Our ideal solution would be a way to set a maximum threshold for query result size and automatically abort when exceeded, preventing memory issues.
Reproduction Case
Here's a minimal script demonstrating the issue:
const pg = require('pg')
async function demonstrateMemoryIssue() {
// Create pool
const pool = new pg.Pool({
connectionString: 'postgresql://postgres:postgres@localhost:5432/postgres',
})
try {
// Create test table and insert a large row
await pool.query('DROP TABLE IF EXISTS memory_test')
await pool.query(`
CREATE TABLE memory_test (
id SERIAL PRIMARY KEY,
name TEXT,
large_data1 TEXT,
large_data2 TEXT,
large_data3 TEXT,
large_data4 TEXT,
large_data5 TEXT,
large_data6 TEXT,
large_data7 TEXT,
large_data8 TEXT,
large_data9 TEXT,
large_data10 TEXT,
large_data11 TEXT,
large_data12 TEXT,
large_data13 TEXT,
large_data14 TEXT,
large_data15 TEXT,
large_data16 TEXT,
large_data17 TEXT,
large_data18 TEXT,
large_data19 TEXT,
large_data20 TEXT
)
`)
// Insert a single row with 20 columns of 500MB each (total 10GB)
console.log('Inserting large rows...')
await pool.query(`
INSERT INTO memory_test (
name,
large_data1, large_data2, large_data3, large_data4, large_data5,
large_data6, large_data7, large_data8, large_data9, large_data10,
large_data11, large_data12, large_data13, large_data14, large_data15,
large_data16, large_data17, large_data18, large_data19, large_data20
)
VALUES (
'Ultra Large Row',
repeat('A', 500 * 1024 * 1024), repeat('B', 500 * 1024 * 1024),
repeat('C', 500 * 1024 * 1024), repeat('D', 500 * 1024 * 1024),
repeat('E', 500 * 1024 * 1024), repeat('F', 500 * 1024 * 1024),
repeat('G', 500 * 1024 * 1024), repeat('H', 500 * 1024 * 1024),
repeat('I', 500 * 1024 * 1024), repeat('J', 500 * 1024 * 1024),
repeat('K', 500 * 1024 * 1024), repeat('L', 500 * 1024 * 1024),
repeat('M', 500 * 1024 * 1024), repeat('N', 500 * 1024 * 1024),
repeat('O', 500 * 1024 * 1024), repeat('P', 500 * 1024 * 1024),
repeat('Q', 500 * 1024 * 1024), repeat('R', 500 * 1024 * 1024),
repeat('S', 500 * 1024 * 1024), repeat('T', 500 * 1024 * 1024)
)
`)
console.log('Fetching all rows...')
// Even with a cursor, this will cause memory issues
const client = await pool.connect()
// Try with cursor approach
const Cursor = require('pg-cursor')
const cursor = client.query(new Cursor('SELECT * FROM memory_test'))

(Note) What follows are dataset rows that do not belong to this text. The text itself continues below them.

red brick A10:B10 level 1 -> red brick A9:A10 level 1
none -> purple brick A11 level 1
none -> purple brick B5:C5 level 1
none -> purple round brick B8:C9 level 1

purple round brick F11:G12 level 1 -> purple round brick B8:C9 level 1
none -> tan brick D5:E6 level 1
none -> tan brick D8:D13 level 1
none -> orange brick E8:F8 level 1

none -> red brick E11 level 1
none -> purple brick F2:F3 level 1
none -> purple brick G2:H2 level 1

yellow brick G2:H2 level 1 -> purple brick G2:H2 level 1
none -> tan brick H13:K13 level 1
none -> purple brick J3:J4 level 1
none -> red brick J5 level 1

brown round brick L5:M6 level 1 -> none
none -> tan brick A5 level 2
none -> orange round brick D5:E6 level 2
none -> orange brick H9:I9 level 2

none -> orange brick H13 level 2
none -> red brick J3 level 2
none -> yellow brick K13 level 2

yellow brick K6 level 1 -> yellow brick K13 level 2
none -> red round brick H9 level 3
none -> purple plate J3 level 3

// Read in small batches (still causes memory issues)
cursor.read(10, (err, rows) => {
if (err) {
console.error('Error reading rows:', err)
} else {
console.log(`Retrieved ${rows.length} rows`)
console.log(rows)
process.exit(0)
}
})
} catch (error) {
console.error('Error:', error)
}
}
demonstrateMemoryIssue()
// run with: /usr/bin/time -l node script.js
Attempted Solutions
I've tried:
- Using cursors with small batch sizes, but as we see, cusor work row by row, and a single row could be gigabytes large not preventing the OOM of the program
- Try to plug into
pg
events to keep track of the current query buffer size (couldn't find a way to do this)
Questions
- Is there a recommended approach to cap the maximum data size returned by a query to prevent OOM error within the caller program, and keep any query result size bellow a specific amount of memory before gracefully aborting ?

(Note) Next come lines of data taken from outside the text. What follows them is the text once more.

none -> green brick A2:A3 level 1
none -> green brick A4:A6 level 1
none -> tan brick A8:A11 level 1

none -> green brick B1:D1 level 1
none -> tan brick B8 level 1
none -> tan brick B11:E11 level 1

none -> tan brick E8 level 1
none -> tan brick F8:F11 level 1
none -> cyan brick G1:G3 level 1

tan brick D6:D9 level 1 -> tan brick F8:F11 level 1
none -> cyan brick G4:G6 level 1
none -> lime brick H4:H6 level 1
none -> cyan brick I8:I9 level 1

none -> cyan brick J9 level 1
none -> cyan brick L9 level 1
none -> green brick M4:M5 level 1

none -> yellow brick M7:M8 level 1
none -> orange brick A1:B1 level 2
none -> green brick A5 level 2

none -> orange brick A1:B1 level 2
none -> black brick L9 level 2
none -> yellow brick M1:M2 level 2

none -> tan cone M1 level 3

Thank you for the time you'll take answering my question and pointing me in the right direction.
Edit: After searching in older issues, I discovered that this issue is actually a duplicate of: #2336.
In addition to what was mentioned there, my use case involves an application where the server running the query and the queried database belong to different actors.
If there is not any new known way to handle this, and if the community is still open to reviewing contributions along those lines, I could try to develop a solution for this use case by integrating at the pool connection level, as mentioned in the comments.